Do we have the range projection $r(TP)\downarrow 0$ as $P\downarrow 0$?

Question

Let $T$ be a closed (possibly unbounded) operator on a Hilbert space $\mathcal{H}$ and $P$ be a projection on $\mathcal{H}$. Do we have the range projection $r(TP)\downarrow 0$ as $P\downarrow 0$?

Answer 1

If $T$ is bounded. Then T is a linear combination of 4 unitary operators (see Page 209, Reed, Simon, Vol1 of Methods of mathematical physics. Functional analysis). Now, we consider unitary operator $U$. It is easy to see that $r(UP) = UP U^*$, which decreasing to $0$ as $P\downarrow 0$. So, $r(TP)\downarrow 0$ as $P\downarrow 0$.

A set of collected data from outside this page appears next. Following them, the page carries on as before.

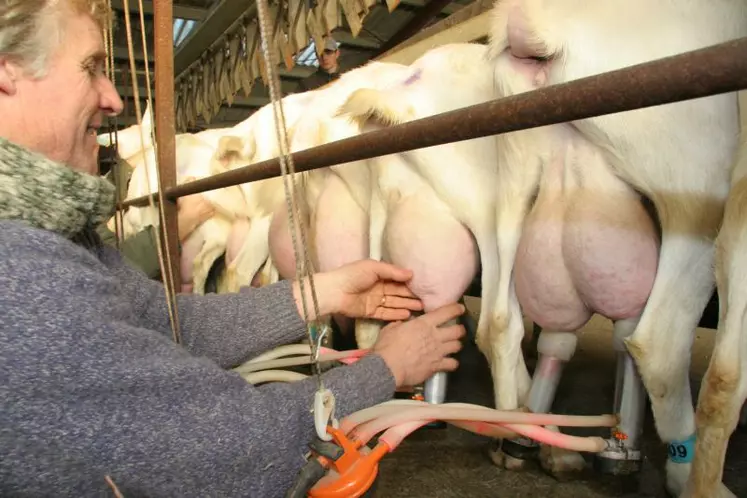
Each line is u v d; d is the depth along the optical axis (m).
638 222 1.18
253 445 0.72
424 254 1.61
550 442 1.18
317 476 0.73
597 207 1.18
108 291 0.71
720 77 0.43
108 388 0.64
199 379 0.72
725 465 1.47
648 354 1.14
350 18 2.56
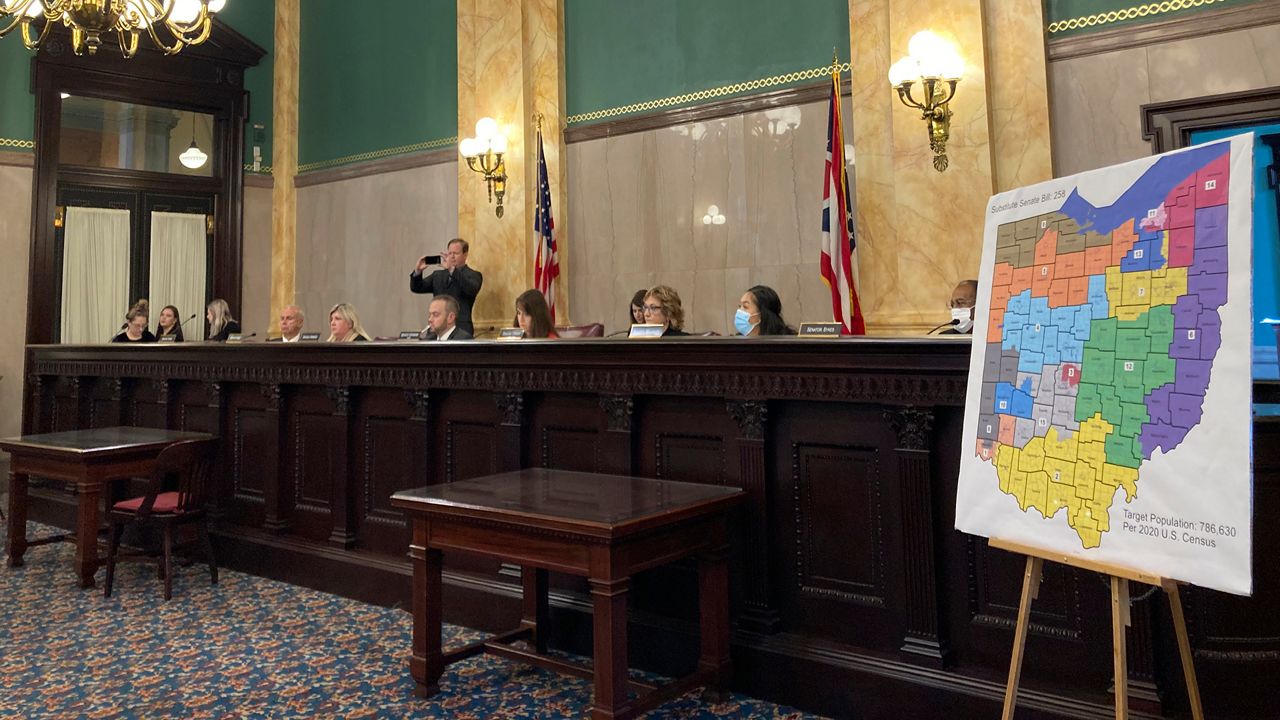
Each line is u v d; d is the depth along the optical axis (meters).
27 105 7.66
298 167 8.72
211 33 8.27
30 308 7.55
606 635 2.23
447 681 2.80
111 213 8.05
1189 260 1.62
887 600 2.51
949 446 2.44
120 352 5.20
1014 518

Now, if $T$ is unbounded. Note that $r(E^{|T|}[n,\infty)|T|) \ge r(E^{|T|}[n,\infty)|T|P)$, we have \begin{align*} \langle r(|T| P)x,x\rangle &= \langle r(E^{|T|}[0,n)|T| P)x,x\rangle + \langle r(E^{|T|}[n,\infty)|T| P)x,x\rangle\\ &\le \langle r(E^{|T|}[0,n)|T| P)x,x\rangle + \langle r(E^{|T|}[n,\infty)|T|)x,x\rangle.\end{align*} When $n$ is large enough, the right hand side is decreasing to $0$ if $E^{|T|}[n,\infty)\downarrow 0$(I know a very large amount of operators satisfying this property). Also, for every $n$, $r(E^{|T|}[0,n)|T| P) \downarrow 0$ as $P\downarrow 0$. So, $r(|T|P)\downarrow 0$ and therefore, $r(TP)\downarrow 0$.